The usual answer, and it basically channels the history of the world, international conflicts-wise, is: “They have it, we want it, and we’re going to take it.” If you believe that, then you need to brush up on 20th-century history.

As I write this, the day after President Biden’s State of the Union address, I’d say that Ukraine has pretty much been told (implicitly), you’re astounding defiance and bravery against a much larger, more well equipped army, while inspirational, will play out absent any direct military combat support from the U.S., or the rest of the subscribed NATO nations (in which you have no standing). 

Oh, there are sanctions that will damage Russia and its oligarchs, but we, the West, cannot literally commit troops to bolster your defenses. You’re not entitled to be served or saved by anything more than proscribed sanctions and harsh words read off of teleprompters, especially by the country with the most sophisticated and well-financed army in world, the country that was, during the Cold War and is now, the one country that Russia need fear the most.

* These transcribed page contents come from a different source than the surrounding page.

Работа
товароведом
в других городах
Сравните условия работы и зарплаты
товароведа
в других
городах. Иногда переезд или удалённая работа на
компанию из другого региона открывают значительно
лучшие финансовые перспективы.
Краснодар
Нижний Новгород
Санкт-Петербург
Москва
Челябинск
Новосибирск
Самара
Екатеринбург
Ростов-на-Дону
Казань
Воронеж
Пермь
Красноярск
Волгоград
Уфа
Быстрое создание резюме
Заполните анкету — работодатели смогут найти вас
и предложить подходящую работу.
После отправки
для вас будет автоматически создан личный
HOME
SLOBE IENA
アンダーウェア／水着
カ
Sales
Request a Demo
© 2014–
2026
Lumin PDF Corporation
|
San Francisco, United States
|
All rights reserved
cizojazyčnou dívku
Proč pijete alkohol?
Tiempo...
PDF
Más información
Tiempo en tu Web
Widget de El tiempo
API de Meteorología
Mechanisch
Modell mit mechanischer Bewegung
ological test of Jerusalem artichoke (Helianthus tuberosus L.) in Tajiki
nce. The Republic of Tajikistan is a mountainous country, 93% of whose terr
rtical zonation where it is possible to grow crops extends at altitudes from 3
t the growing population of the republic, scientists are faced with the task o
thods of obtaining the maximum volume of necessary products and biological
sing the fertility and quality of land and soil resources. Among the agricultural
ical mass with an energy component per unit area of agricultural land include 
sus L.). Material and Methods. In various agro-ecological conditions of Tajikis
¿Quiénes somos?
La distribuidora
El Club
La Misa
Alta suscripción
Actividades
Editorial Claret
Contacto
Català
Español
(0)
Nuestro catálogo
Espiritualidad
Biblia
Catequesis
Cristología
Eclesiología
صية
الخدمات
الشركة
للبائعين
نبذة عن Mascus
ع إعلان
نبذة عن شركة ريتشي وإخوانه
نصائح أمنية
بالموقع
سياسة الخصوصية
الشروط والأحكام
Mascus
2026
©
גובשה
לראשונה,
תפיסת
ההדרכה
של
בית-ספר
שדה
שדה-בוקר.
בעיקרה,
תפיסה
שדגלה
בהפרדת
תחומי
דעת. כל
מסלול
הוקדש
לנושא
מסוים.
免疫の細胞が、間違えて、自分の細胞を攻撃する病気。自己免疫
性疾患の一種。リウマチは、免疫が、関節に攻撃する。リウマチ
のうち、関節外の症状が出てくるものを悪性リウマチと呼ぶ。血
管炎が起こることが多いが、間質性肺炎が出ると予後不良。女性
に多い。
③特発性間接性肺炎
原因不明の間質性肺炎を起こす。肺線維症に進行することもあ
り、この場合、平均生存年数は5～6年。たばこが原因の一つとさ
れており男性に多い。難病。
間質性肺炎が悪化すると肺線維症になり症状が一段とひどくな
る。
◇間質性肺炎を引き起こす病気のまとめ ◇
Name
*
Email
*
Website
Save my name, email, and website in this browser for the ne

So why can’t NATO simply make Ukraine an overnight member of its organization? Oh, right, because if that were the case, then those Ukrainian men, women and children would get the military backup that is both militarily and morally demanded. Ah, but the U.S., for the first time since World War II, would deploy its military to truly fight for democracy, rather than as a sickening proxy-program that enriches the military-industrial complex (Korea, Vietnam, Iraq, Afghanistan).

But right now, that’s a ballistic bridge too far. All those nukes on their and our side. It’s not really our fight.

Or is it? Ukraine is now the proxy country. But it’s Russia doing the direct damage, not Vietnam, et al. Putin wants his Soviet Union back. If we let him destroy Ukraine (an inevitability given the David vs Goliath matchup), he won’t stop there. Why would he since his threat to use a nuke clearly has the West on its heels? It’s the Cold War redux, folks. We stopped Russia when they put missiles in Cuba in 1962 (and nuclear war hung in the balance). Ukraine is a long way from Cuba, but it may as well also be just 90 miles offshore. This is a turning and tipping point in history. Nukes (we and Russia each have over 5,000 of them) are forevermore going to be a clear and present danger. The world has to live with that fact. 

Regardless, Putin must be stopped right now. The people of Ukraine cannot be used as pawns in some cynical game of appeasement and military magical thinking. Sorry, they’re not a member of NATO? So what! Ukraine needs help.

Recall FDR invoking, “The only thing we have to fear, is fear itself.” Are we going to let Putin count on his fear-mongering threats to ensure a virtual repeat of Hitler’s monstrous ambitions? This is the U.S.’s fight, whether or not anyone wants to admit it. If not now, then it definitely will be eventually, but only after the brave people of Ukraine are sacrificed on the altar of empty rhetoric and stale platitudes.

Joe Harrington, an Oak Park resident, lived through the Cold War and served in Vietnam.